Rue Jean-Sizabuire
From Wikipedia, the free encyclopedia
| Situation | |
|---|---|
| Coordonnées | 43° 34′ 58″ nord, 1° 27′ 21″ est |
| Pays | |
| Région | Occitanie |
| Département | Haute-Garonne |
| Métropole | Toulouse Métropole |
| Ville | Toulouse |
| Quartier(s) | Sauzelong |
| Début | no 64 avenue d'Italie |
| Fin | no 30 rue du Midi |
| Morphologie | |
| Longueur | 249 m |
| Largeur | 6 m |
| Odonymie | |
| Anciens noms | Chemin de Saouzelong (1860-1936) Rue de Saouzelong (1936-1947) |
| Nom actuel | 12 avril 1947 |
| Histoire et patrimoine | |
| Création | vers 1860 |
| Notice | |
| Archives | 315556636808 |
| modifier |
|
La rue Jean-Sizabuire est une voie de Toulouse, chef-lieu de la région Occitanie, dans le Midi de la France.
Description
La rue Jean-Sizabuire est une voie publique. Elle se trouve dans le quartier de Sauzelong.

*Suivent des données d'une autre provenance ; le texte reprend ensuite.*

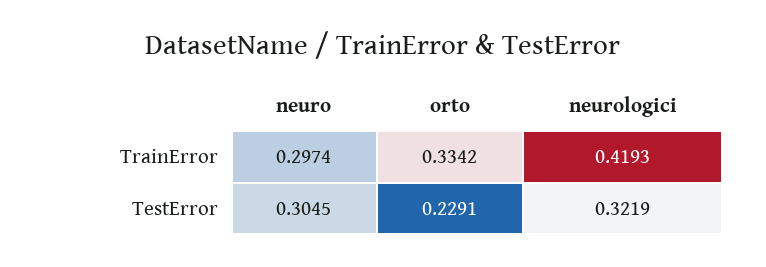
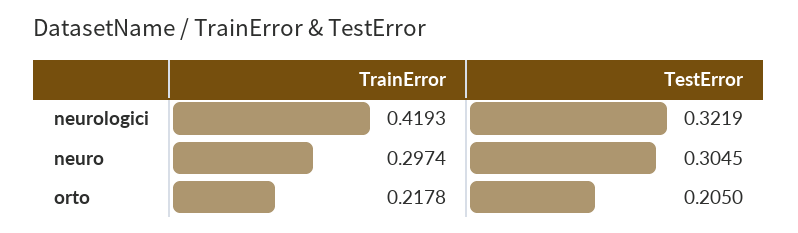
orto, TrainError: 0.3342 -> 0.2178
orto, TestError: 0.2291 -> 0.205

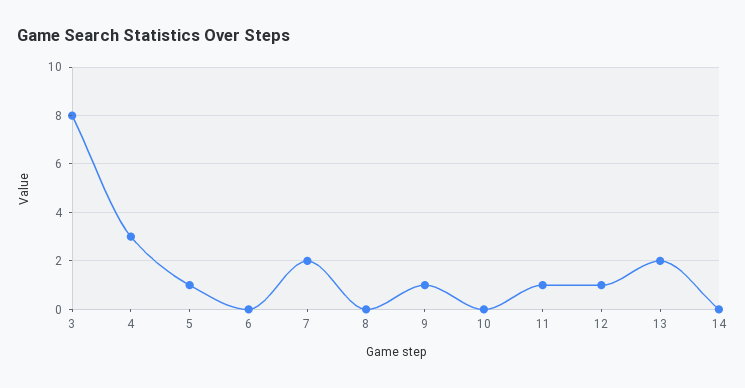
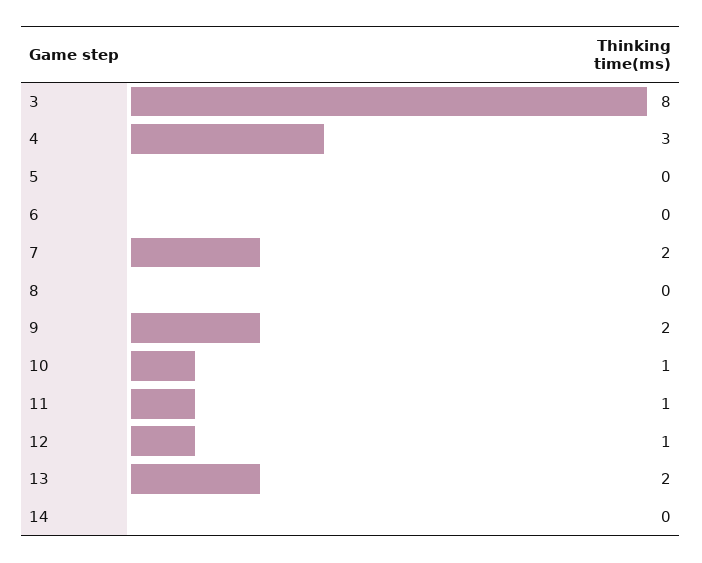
5: 1 -> 0
9: 1 -> 2
10: 0 -> 1

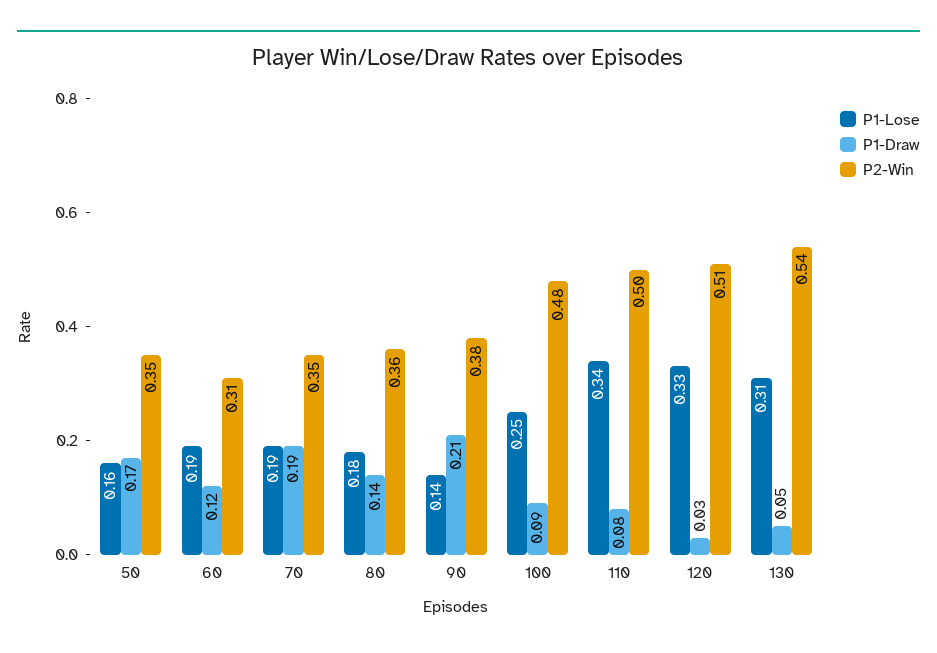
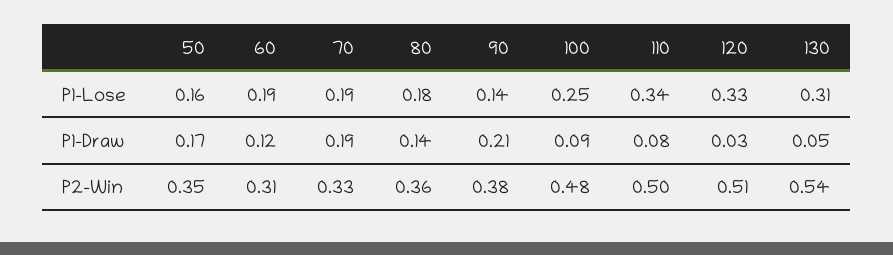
P2-Win, 70: 0.35 -> 0.33

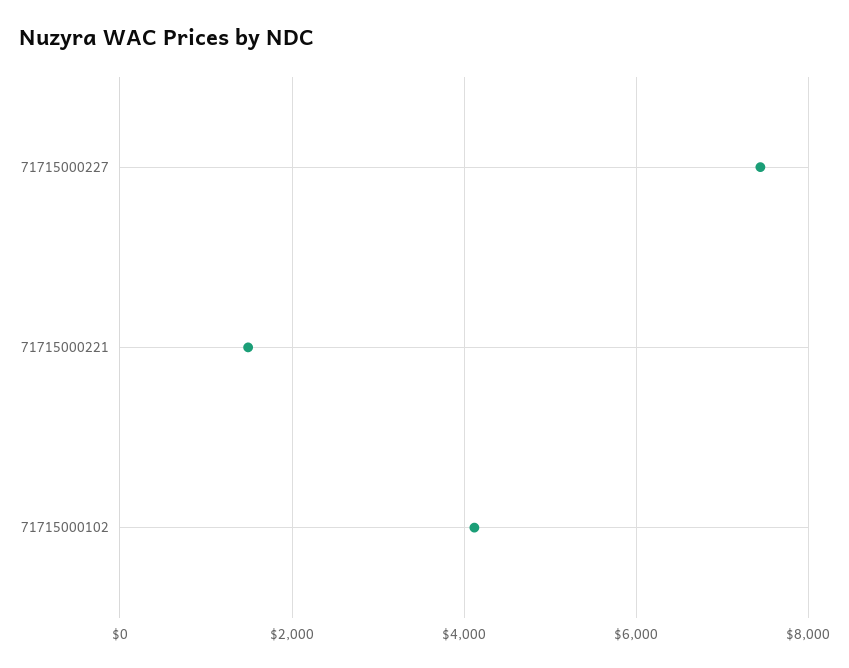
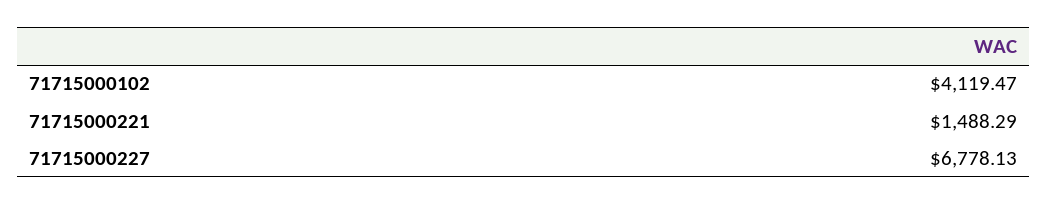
71715000227: 7400 -> 6778.13

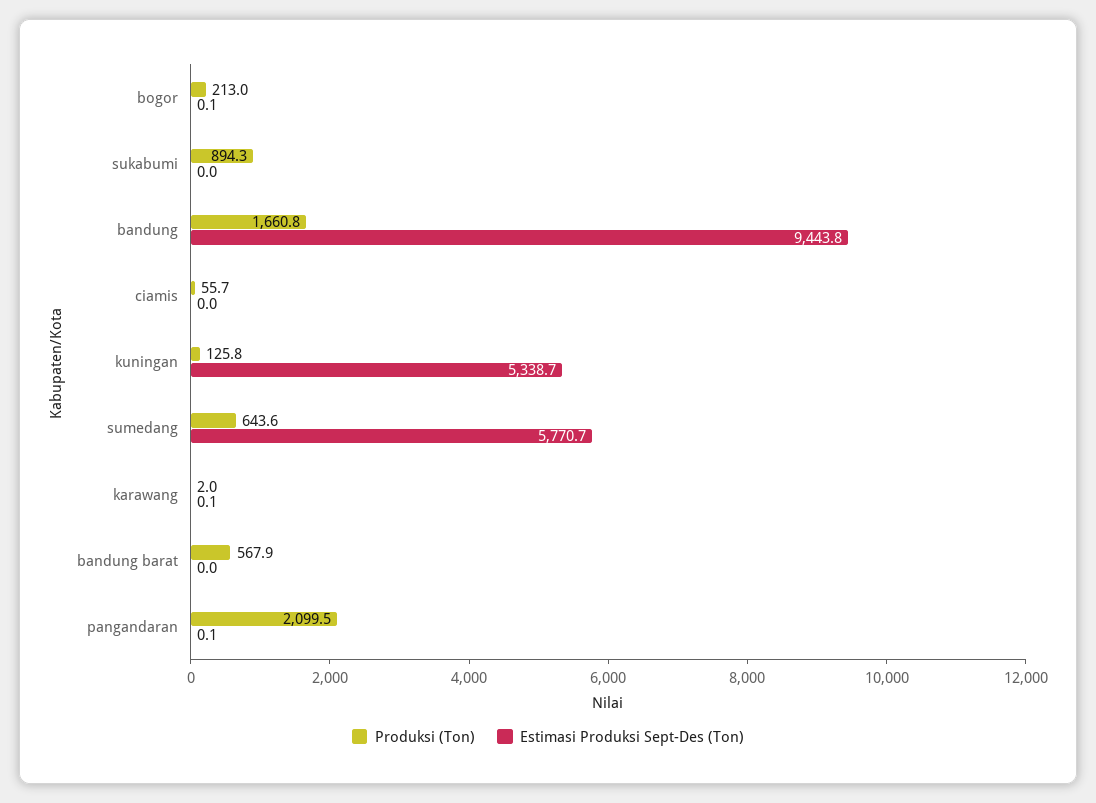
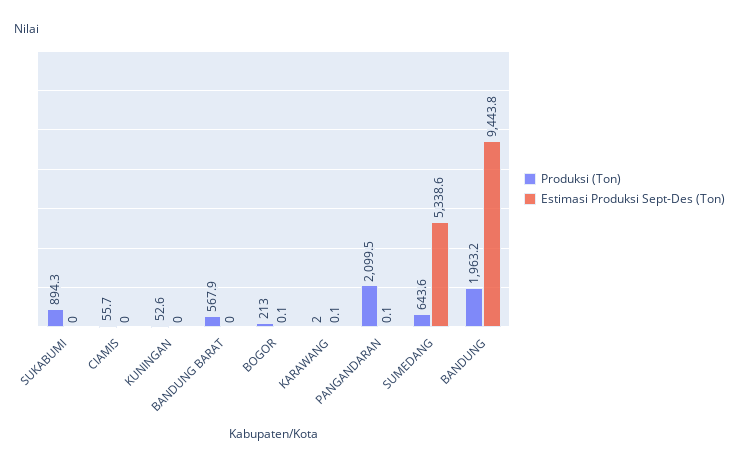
Produksi (Ton), bandung: 1660.8 -> 1963.2
Produksi (Ton), kuningan: 125.8 -> 52.6
Estimasi Produksi Sept-Des (Ton), kuningan: 5338.7 -> 0
Estimasi Produksi Sept-Des (Ton), sumedang: 5770.7 -> 5338.6

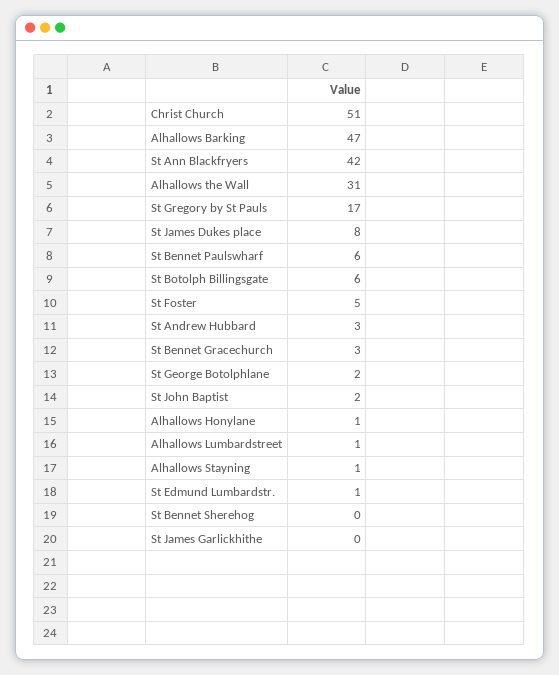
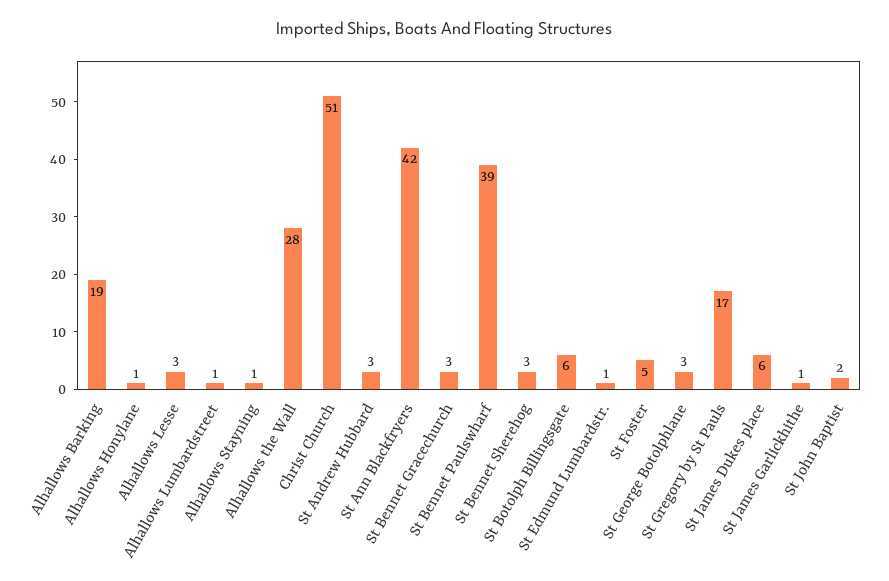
Alhallows Barking: 47 -> 19
Alhallows the Wall: 31 -> 28
St James Dukes place: 8 -> 6
St Bennet Paulswharf: 6 -> 39
St George Botolphlane: 2 -> 3
St Bennet Sherehog: 0 -> 3
St James Garlickhithe: 0 -> 1
Alhallows Lesse: none -> 3

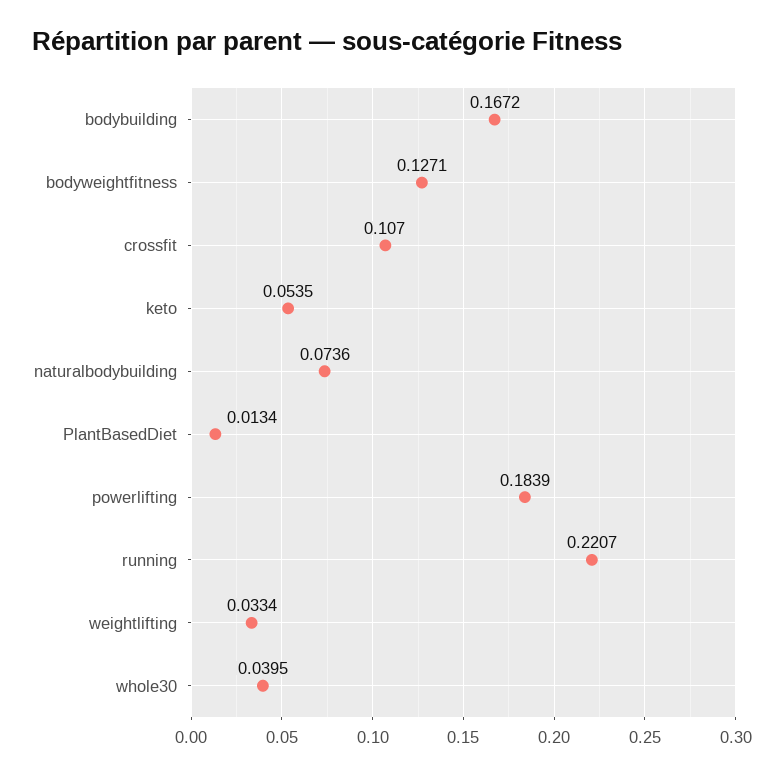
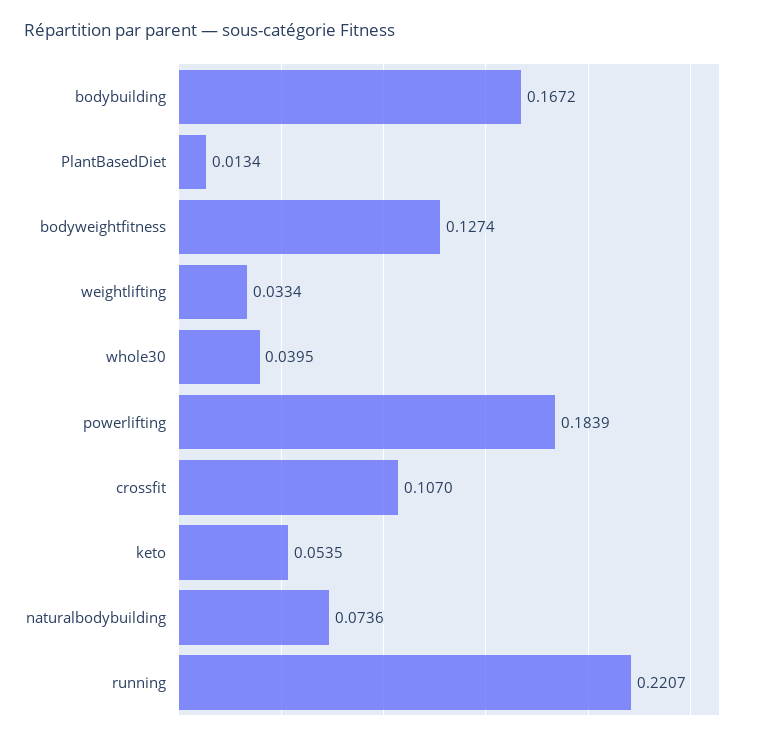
bodyweightfitness: 0.1271 -> 0.1274

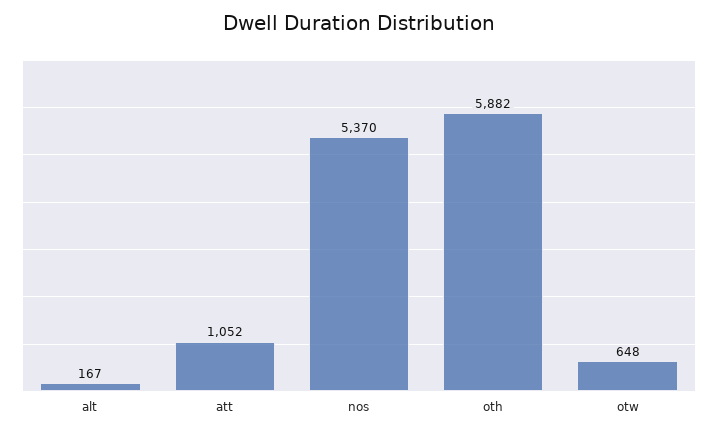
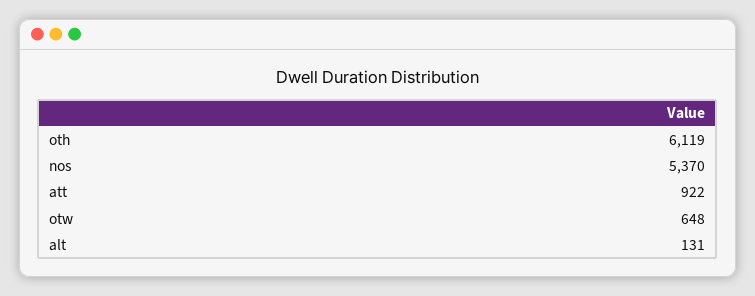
alt: 167 -> 131
att: 1052 -> 922
oth: 5882 -> 6119

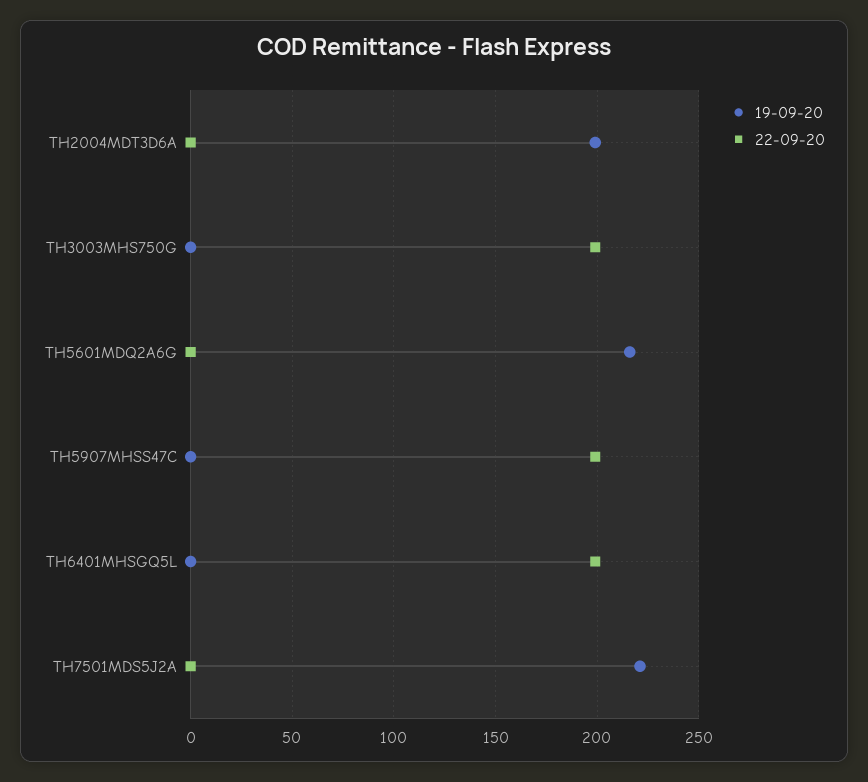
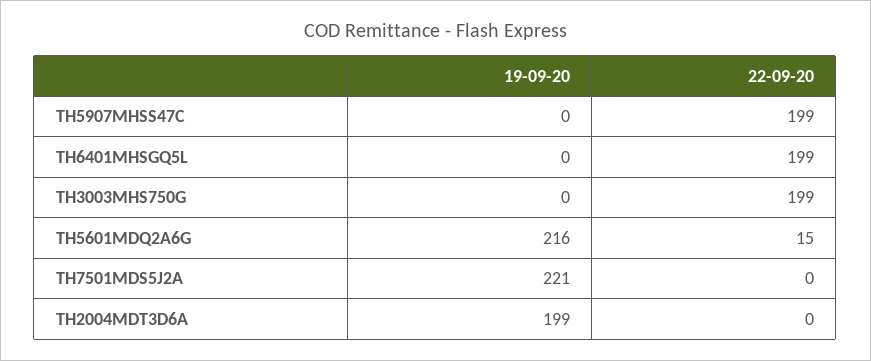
22-09-20, TH5601MDQ2A6G: 0 -> 15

Elle naît perpendiculairement à l'avenue d'Italie. Longue de 249 mètres et large de 6 mètres, elle est rectiligne et orientée au nord-est. Elle reçoit à gauche, après 78 mètres, la rue Aristote. Elle se termine 171 mètres plus loin au carrefour de la rue du Midi.
La chaussée compte une seule voie de circulation automobile en sens unique. Elle appartient à une zone 30 et la vitesse est limitée à 30 km/h. Il n'existe ni bande, ni piste cyclable, quoiqu'elle soit à double-sens cyclable.
Voies rencontrées
La rue Jean-Sizabuire rencontre les voies suivantes, dans l'ordre des numéros croissants (« g » indique que la rue se situe à gauche, « d » à droite) :
- Avenue d'Italie
- Rue Aristote (g)
- Rue du Midi
Odonymie
La rue, ouverte vers 1860, fut d'abord désignée comme le chemin de Saouzelong. Ce nom lui venait du quartier dans lequel elle était tracée, qui rappelle la présence d'un grand saule (sause long en occitan)[1]. C'était d'ailleurs aussi, du XVIIIe siècle à 1914, le nom d'un chemin voisin (actuelle rue du Midi)[2]. En 1936, le chemin devint rue de Saouzelong[3].
Le 12 avril 1947, le conseil municipal attribua à la rue le nom de Jean Sizabuire (1908-1945)[4]. En 1940, au début de la Seconde Guerre mondiale, il est mobilisé dans l'armée : capturé pendant la bataille de France, il s'évade et rejoint Toulouse. En 1941, il entre dans la police nationale, où il a le grade de brigadier. Opposé à la politique de Vichy, il rejoint la Résistance dès 1942, participant à des parachutages et des cache d'armes. Le , il monte au maquis de Vabre, dans l'Aveyron. Après la Libération de Toulouse et de la région toulousaine, il rejoint les forces françaises qui se battent dans la poche de Royan. Le 14 avril 1945, il est tué à la Tremblade, alors qu'il démine la plage sous le tir ennemi[5].